"""

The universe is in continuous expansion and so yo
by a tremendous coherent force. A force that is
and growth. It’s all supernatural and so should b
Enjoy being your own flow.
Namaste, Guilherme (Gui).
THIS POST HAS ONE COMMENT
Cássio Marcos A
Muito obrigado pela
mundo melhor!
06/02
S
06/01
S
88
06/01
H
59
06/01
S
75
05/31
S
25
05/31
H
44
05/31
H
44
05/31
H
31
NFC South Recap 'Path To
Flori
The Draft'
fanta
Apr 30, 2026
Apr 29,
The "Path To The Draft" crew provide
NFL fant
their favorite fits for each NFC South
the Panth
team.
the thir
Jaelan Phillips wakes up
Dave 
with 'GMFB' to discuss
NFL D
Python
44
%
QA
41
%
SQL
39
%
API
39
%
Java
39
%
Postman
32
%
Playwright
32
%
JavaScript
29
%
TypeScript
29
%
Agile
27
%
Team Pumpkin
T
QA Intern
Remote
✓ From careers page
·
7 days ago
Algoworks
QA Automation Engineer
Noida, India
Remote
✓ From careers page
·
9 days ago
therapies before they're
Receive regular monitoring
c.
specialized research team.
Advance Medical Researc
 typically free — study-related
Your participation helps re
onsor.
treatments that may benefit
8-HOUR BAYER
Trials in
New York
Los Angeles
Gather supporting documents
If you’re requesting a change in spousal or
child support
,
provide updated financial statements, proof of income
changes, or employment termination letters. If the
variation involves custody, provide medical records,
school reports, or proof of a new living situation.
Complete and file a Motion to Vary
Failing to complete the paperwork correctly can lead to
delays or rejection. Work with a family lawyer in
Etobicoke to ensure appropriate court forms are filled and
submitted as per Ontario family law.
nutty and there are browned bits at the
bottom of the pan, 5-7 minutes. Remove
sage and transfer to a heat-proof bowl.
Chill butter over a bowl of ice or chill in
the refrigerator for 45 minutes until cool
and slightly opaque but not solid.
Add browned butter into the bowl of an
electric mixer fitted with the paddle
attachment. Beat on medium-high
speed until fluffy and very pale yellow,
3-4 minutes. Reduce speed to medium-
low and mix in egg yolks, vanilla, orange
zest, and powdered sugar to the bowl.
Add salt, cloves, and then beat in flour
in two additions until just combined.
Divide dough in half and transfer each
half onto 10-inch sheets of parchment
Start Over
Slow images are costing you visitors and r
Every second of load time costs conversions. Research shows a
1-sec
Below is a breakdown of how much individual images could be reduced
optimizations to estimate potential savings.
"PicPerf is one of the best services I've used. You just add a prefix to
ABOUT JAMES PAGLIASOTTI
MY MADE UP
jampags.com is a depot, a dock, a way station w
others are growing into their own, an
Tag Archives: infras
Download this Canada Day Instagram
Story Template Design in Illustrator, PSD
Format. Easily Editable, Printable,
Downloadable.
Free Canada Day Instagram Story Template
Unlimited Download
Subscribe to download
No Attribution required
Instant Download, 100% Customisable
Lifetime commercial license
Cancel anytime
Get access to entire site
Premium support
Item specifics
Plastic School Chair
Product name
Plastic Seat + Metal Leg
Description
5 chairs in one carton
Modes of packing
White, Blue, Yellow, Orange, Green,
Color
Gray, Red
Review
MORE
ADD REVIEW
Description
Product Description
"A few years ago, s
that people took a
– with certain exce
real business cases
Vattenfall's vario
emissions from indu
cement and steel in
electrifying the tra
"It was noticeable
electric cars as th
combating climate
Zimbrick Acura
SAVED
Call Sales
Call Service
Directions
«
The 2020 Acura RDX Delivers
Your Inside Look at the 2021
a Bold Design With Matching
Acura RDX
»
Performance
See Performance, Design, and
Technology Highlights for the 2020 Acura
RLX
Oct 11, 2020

"""

▸ **What you need to do**
Look over the material above and report how many of its lines have the string "Canada" in them, nothing more.

▸ **Exercise result**
2